* _EXERCISE GOAL_: Filter the entries for lines with the word "deployed".

* _DATA EXTRACT_:
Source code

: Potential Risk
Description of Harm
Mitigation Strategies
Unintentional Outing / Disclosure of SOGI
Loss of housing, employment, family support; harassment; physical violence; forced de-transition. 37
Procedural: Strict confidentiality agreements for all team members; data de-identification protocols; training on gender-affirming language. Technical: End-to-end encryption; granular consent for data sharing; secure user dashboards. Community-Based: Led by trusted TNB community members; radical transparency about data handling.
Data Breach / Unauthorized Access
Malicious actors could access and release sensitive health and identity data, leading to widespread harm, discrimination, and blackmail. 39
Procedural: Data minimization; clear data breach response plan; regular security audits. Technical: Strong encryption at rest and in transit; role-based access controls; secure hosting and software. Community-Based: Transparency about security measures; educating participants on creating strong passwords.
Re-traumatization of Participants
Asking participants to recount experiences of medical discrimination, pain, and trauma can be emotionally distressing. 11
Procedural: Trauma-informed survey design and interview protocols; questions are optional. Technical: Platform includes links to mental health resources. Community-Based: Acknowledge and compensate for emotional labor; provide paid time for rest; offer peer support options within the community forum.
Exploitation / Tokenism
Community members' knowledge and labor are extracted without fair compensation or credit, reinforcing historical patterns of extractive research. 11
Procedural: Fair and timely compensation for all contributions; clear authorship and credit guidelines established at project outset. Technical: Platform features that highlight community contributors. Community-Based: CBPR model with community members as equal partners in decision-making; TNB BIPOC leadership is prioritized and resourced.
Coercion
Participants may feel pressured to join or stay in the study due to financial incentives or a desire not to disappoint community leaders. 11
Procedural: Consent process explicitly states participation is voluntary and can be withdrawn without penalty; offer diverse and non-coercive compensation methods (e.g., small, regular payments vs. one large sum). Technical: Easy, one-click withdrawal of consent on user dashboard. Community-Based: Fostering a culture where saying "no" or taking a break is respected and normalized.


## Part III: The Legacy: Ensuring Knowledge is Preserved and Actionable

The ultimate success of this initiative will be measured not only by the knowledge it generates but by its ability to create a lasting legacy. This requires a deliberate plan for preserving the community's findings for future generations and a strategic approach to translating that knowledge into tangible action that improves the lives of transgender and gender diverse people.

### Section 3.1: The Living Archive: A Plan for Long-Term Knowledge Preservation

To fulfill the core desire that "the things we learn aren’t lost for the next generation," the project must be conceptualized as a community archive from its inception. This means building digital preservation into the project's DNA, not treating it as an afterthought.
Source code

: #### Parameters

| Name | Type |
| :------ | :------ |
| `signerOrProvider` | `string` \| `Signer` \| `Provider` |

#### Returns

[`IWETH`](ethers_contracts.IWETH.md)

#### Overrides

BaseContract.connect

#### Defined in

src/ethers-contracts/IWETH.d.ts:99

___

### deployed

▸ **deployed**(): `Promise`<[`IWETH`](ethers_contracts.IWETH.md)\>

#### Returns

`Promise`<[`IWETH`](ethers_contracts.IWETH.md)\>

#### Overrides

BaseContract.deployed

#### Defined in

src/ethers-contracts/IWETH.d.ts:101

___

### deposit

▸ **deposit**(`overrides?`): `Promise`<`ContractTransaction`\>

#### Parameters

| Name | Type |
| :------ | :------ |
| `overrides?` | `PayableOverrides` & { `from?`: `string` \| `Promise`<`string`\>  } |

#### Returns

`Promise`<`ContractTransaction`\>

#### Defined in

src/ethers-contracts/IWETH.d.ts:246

* _RESULT OF THE EXERCISE_:
### deployed
▸ **deployed**(): `Promise`<[`IWETH`](ethers_contracts.IWETH.md)\>
BaseContract.deployed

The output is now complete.